Many people claim that there are advantages to incorporating in Nevada. Is that true?

We are frequently asked this question. Corporations are creations of state law and state laws differ. It can sometimes be advantageous to incorporate in a particular state. If your corporation operates an active business in only one state, then it’s probably best to incorporate in that state, since out-of-state corporations must register as an international corporation in the home state where it will do business. But if you have flexibility as to where to incorporate, Nevada is a good choice. So is Delaware. Many of America’s largest corporations incorporate in Delaware, with its exceptionally debtor-friendly laws. Delaware also offers certain tax advantages for larger corporations. However, the smaller business may find Nevada more advantageous; (though Wyoming’s corporate laws follow Nevada’s). Nevada is state tax-free. Most importantly, Nevada’s corporate officers and directors have broader liability protection. For example, Nevada corporations limit the personal liability of officers and directors for breach of fiduciary duty (other than improper dividend payments). Nevada imposes a short statute of limitations for creditors to sue. Nevada also allows broader indemnities for officers or even stockholders who incur liability on behalf of the corporation.
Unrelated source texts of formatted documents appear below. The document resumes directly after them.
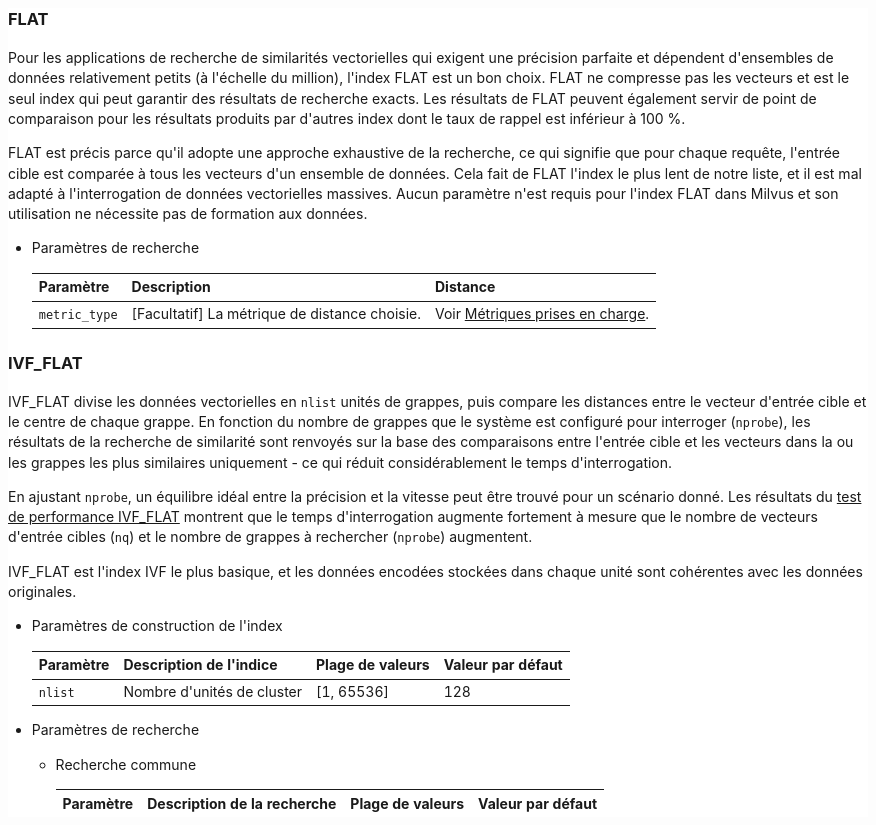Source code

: </div>
<div class="filter-floating">
<h3 id="FLAT" class="common-anchor-header">FLAT</h3><p>Pour les applications de recherche de similarités vectorielles qui exigent une précision parfaite et dépendent d'ensembles de données relativement petits (à l'échelle du million), l'index FLAT est un bon choix. FLAT ne compresse pas les vecteurs et est le seul index qui peut garantir des résultats de recherche exacts. Les résultats de FLAT peuvent également servir de point de comparaison pour les résultats produits par d'autres index dont le taux de rappel est inférieur à 100 %.</p>
<p>FLAT est précis parce qu'il adopte une approche exhaustive de la recherche, ce qui signifie que pour chaque requête, l'entrée cible est comparée à tous les vecteurs d'un ensemble de données. Cela fait de FLAT l'index le plus lent de notre liste, et il est mal adapté à l'interrogation de données vectorielles massives. Aucun paramètre n'est requis pour l'index FLAT dans Milvus et son utilisation ne nécessite pas de formation aux données.</p>
<ul>
<li><p>Paramètres de recherche</p>
<table>
<thead>
<tr><th>Paramètre</th><th>Description</th><th>Distance</th></tr>
</thead>
<tbody>
<tr><td><code translate="no">metric_type</code></td><td>[Facultatif] La métrique de distance choisie.</td><td>Voir <a href="/docs/fr/metric.md">Métriques prises en charge</a>.</td></tr>
</tbody>
</table>
</li>
</ul>
<h3 id="IVFFLAT" class="common-anchor-header">IVF_FLAT</h3><p>IVF_FLAT divise les données vectorielles en <code translate="no">nlist</code> unités de grappes, puis compare les distances entre le vecteur d'entrée cible et le centre de chaque grappe. En fonction du nombre de grappes que le système est configuré pour interroger (<code translate="no">nprobe</code>), les résultats de la recherche de similarité sont renvoyés sur la base des comparaisons entre l'entrée cible et les vecteurs dans la ou les grappes les plus similaires uniquement - ce qui réduit considérablement le temps d'interrogation.</p>
<p>En ajustant <code translate="no">nprobe</code>, un équilibre idéal entre la précision et la vitesse peut être trouvé pour un scénario donné. Les résultats du <a href="https://zilliz.com/blog/Accelerating-Similarity-Search-on-Really-Big-Data-with-Vector-Indexing">test de performance IVF_FLAT</a> montrent que le temps d'interrogation augmente fortement à mesure que le nombre de vecteurs d'entrée cibles (<code translate="no">nq</code>) et le nombre de grappes à rechercher (<code translate="no">nprobe</code>) augmentent.</p>
<p>IVF_FLAT est l'index IVF le plus basique, et les données encodées stockées dans chaque unité sont cohérentes avec les données originales.</p>
<ul>
<li><p>Paramètres de construction de l'index</p>
<table>
<thead>
<tr><th>Paramètre</th><th>Description de l'indice</th><th>Plage de valeurs</th><th>Valeur par défaut</th></tr>
</thead>
<tbody>
<tr><td><code translate="no">nlist</code></td><td>Nombre d'unités de cluster</td><td>[1, 65536]</td><td>128</td></tr>
</tbody>
</table>
</li>
<li><p>Paramètres de recherche</p>
<ul>
<li><p>Recherche commune</p>
<table>
<thead>
<tr><th>Paramètre</th><th>Description de la recherche</th><th>Plage de valeurs</th><th>Valeur par défaut</th></tr>
</thead>
<tbody>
For instance, corporate directors can take a security interest or lien on corporate assets to guarantee their indemnifications. This can be quite useful for asset protection. Other states invalidate these self-serving legal arrangements. Nevada also better protects the corporate shares. It limits a stockholder’s creditor to a charging order, in the same way an LLC does. That feature is unique to Nevada. But no state is perfect. For instance, Nevada corporations have double the IRS audit rate. And contrary to myth, you really can’t issue bearer shares with Nevada corporations to disguise your ownership. So the choice of jurisdiction as to where to incorporate is a mixed bag. It involves a number of considerations that must be decided by both your attorney and accountant.